An important test for evaluating the latencies of a real-time system caused by hardware, firmware and operating system as a whole is the cyclictest
. It repeatedly measures the difference between a thread's intended and actual wake-up time (see here for more details). For real-time purposes the worst-case latency is actually far more important than the average latency as any violation of a deadline might be fatal. Ideally we would want to test it in combination with a stress test such as $ stress-ng -c $(nproc)
and run it for an extended period of times (hours, days or even weeks).
The effectiveness of turning the C-states off is evaluated for two systems, a Lenovo ThinkStation P500 tower (with an Intel(R) Xeon(R) E5-2680 v3 @ 2.50GHz twelve-core CPU and 32GB of ECC-DDR4-RAM) and a Lenovo ThinkPad T14 Gen1 notebook (with an Intel(R) Core(TM) i5-10210U quad-core CPU and 16GB of DDR4-RAM). In both cases a cyclictest
with the following parameters is performed:
$ cyclictest --latency=750000 -D5m -m -Sp90 -i200 -h400 -q
Make sure to set an appropriate priority with the flag -p
, e.g. -p90
(and potentially also the policy with --policy
, e.g. --policy=fifo
) as otherwise a low default priority will be assumed not reflecting the actual performance of the system. The parameter latency
here is essential as per default cyclictest
writes to /dev/cpu_dma_latency
, effectively disabling the C-states. This way one has a realistic overview of what the system might be capable of but not how another program will behave that does not use the same optimization!
The test duration with five minutes is quite short.
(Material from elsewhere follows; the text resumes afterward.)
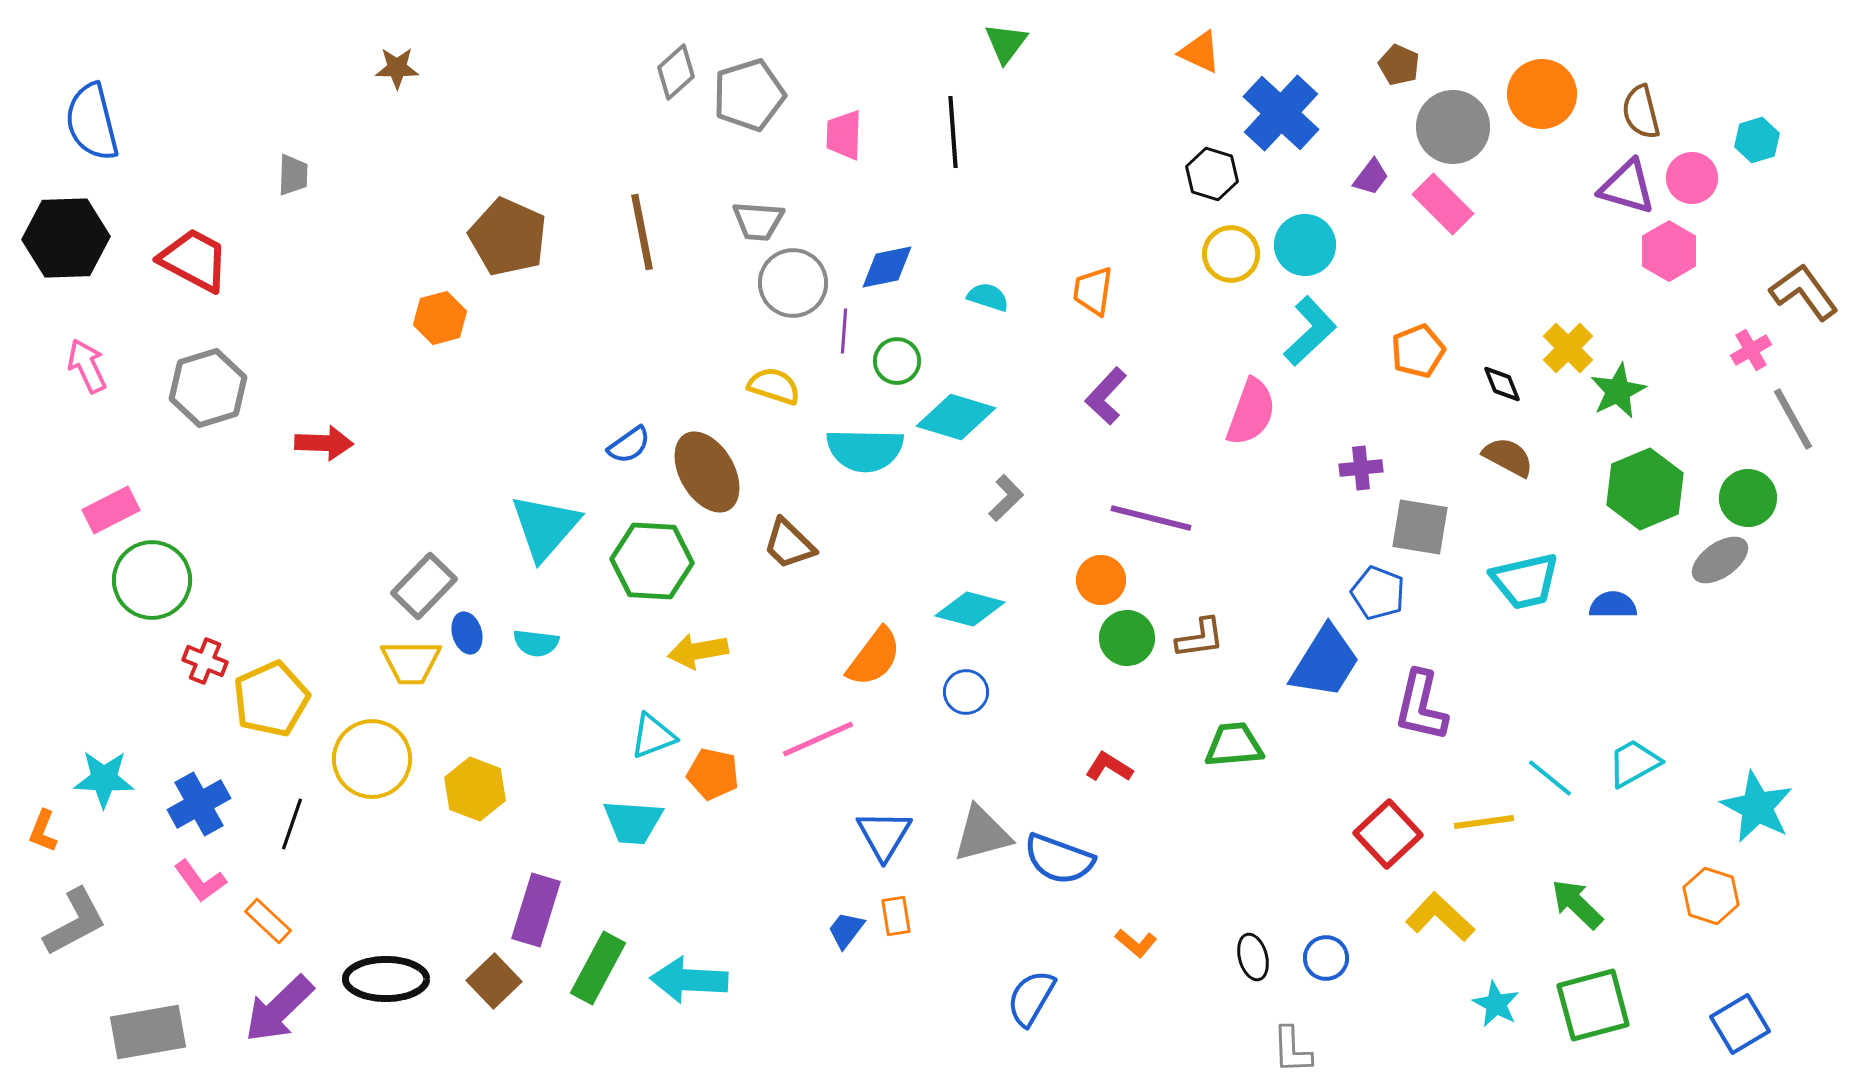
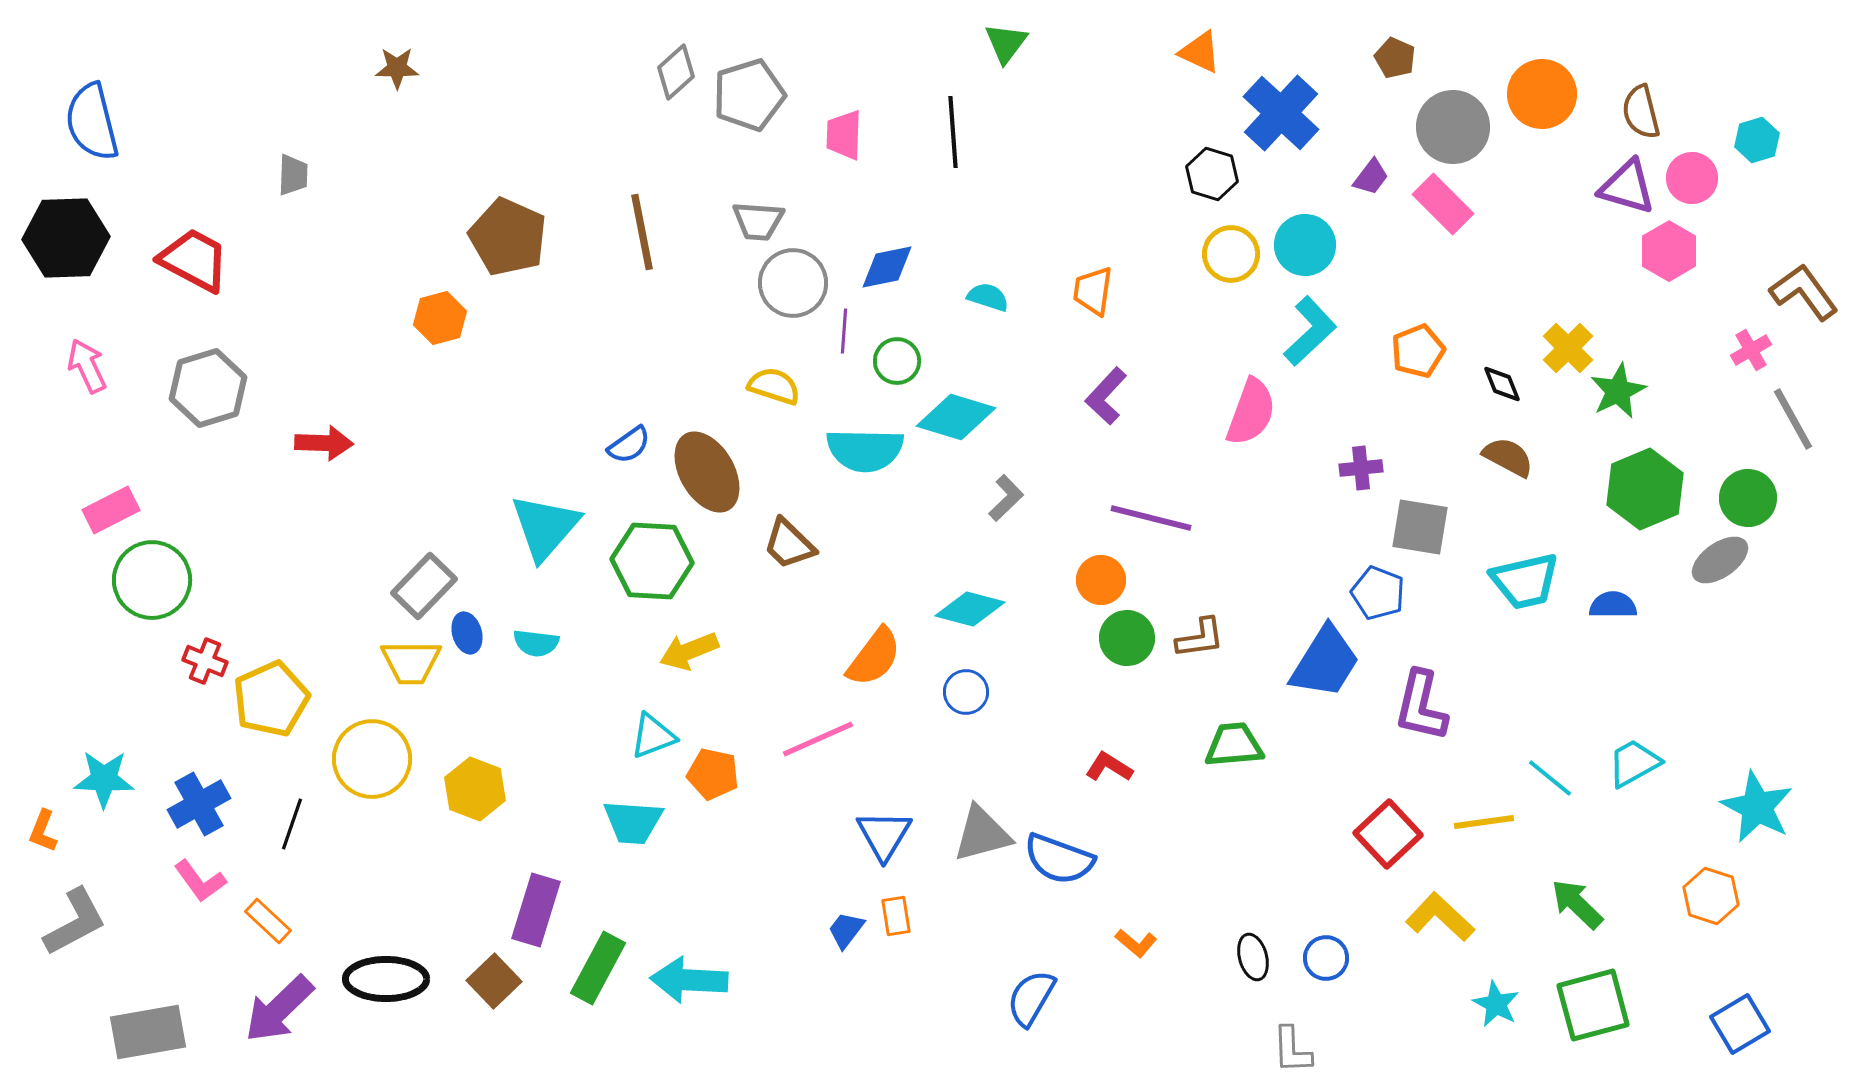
brown pentagon at (1399, 65): moved 4 px left, 7 px up
yellow arrow at (698, 651): moved 9 px left; rotated 12 degrees counterclockwise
For true real-time systems the system latency is generally investigated over the course of days or weeks (generally also applying stress tests to the system) as certain driver-related issues might only manifest themselves over time. Nonetheless the following test should be sufficient to illustrate the differences in latency.
Both systems use the same self-compiled version of an Ubuntu 22.04 5.15.86-rt56 kernel. Intel Turbo-boost is disabled in the BIOS. Furthermore all tests for Docker are ran with Docker-Compose directly (without Visual Studio Code in between). Finally for best performance the T14 notebook was plugged in during the entire test.
Lenovo ThinkStation P500 running PREEMPT_RT with C-states enabled |
Lenovo ThinkStation P500 running PREEMPT_RT with C-states disabled |
Lenovo ThinkPad T14 Gen1 running PREEMPT_RT with C-states enabled |
Lenovo ThinkPad T14 Gen1 running PREEMPT_RT with C-states disabled |
While latencies in the sub 100us region are generally far than enough for robotics, we can see that the latency is greatly reduced for both systems when de-activating the C-states, even halfed in the case of the Lenovo ThinkStation P500. These differences are also visible when using a Docker, as the latencies from real-time capable code ran inside a Docker are virtually indistinguishable from processes ran on the host system. It should be mentioned that the T14 has a remarkable performance for a notebook (several notebooks I used suffered from severe and regular latency spikes in the 500us region) but when running the test for extended periods rare latency spikes of up to two milliseconds were observed.
For detecting system management interrupts we can use the hwlatdetect
tool. It works by consuming all the processor ("hogging", leaving other processes unable to run!), polling the CPU time stamp counter and looking for gaps which then is an indicator that in this time frame an SMI was processed.
You can run it with the following command as described here:
$ sudo hwlatdetect --duration=60s
It will then output a report at the end.
Typically one will reserve a CPU core for a particular real-time task as described for Grub and Linux here and here. If hyper-threading is activated in the BIOS (not recommended) also the corresponding virtual core has to be isolated. The indices of the second virtual cores follow the physical ones.
You can isolate the CPUs by adding the following option (the numbers correspond to the list of CPUs we want to isolate starting from 0
):
GRUB_CMDLINE_LINUX_DEFAULT=“isolcpus=0-3,8-11”
to /etc/default/grub
and then update grub with $ sudo update-grub
and then reboot. Alternatively you can add the option isolcpus=0-1
to the kernel parameters with the Grub customizer as described above. You can then check if the isolation is working correctly by running $ cat /sys/devices/system/cpu/isolated
and checking the kernel parameters with $ cat /proc/cmdline
. A good way of verifying this is also to run $ stress-ng -c $(nproc)
and monitor that none of the stress test processes are spawned on the isolated cores with $ htop
: If the isolation is working correctly all cores should be fully used while the isolated one should be empty.
Additionally it makes sense to also isolate the corresponding hardware interrupts (IRQs) (on a dedicated CPU), disabling the irqbalance daemon and binding the process to a particular CPU as described here. This is in particular crucial for applications that include network and EtherCAT communication.
For this disable irqbalance with:
$ systemctl disable irqbalance
$ systemctl stop irqbalance
Then check the interrupts with
$ cat /proc/interrupts
Note down the IRQ number at the beginning of the relevant line and then you can place the interrupt of the corresponding IRQ onto the core of your choice:
$ echo <cpu_core> > /proc/irq/<irq_id>/smp_affinity
Finally we can also activate full dynticks internals and prohibit RCUs from running on our isolated cores (as described here and here) by adding
nohz_full=1-3,5,7 rcu_nocbs=1-3,5,7
where the number corresponds to the CPUs we would like to isolate.
Putting this together with the previous Grub configuration options this leaves us with:
GRUB_CMDLINE_LINUX_DEFAULT=“isolcpus=1-3,5,7 nohz_full=1-3,5,7 rcu_nocbs=1-3,5,7”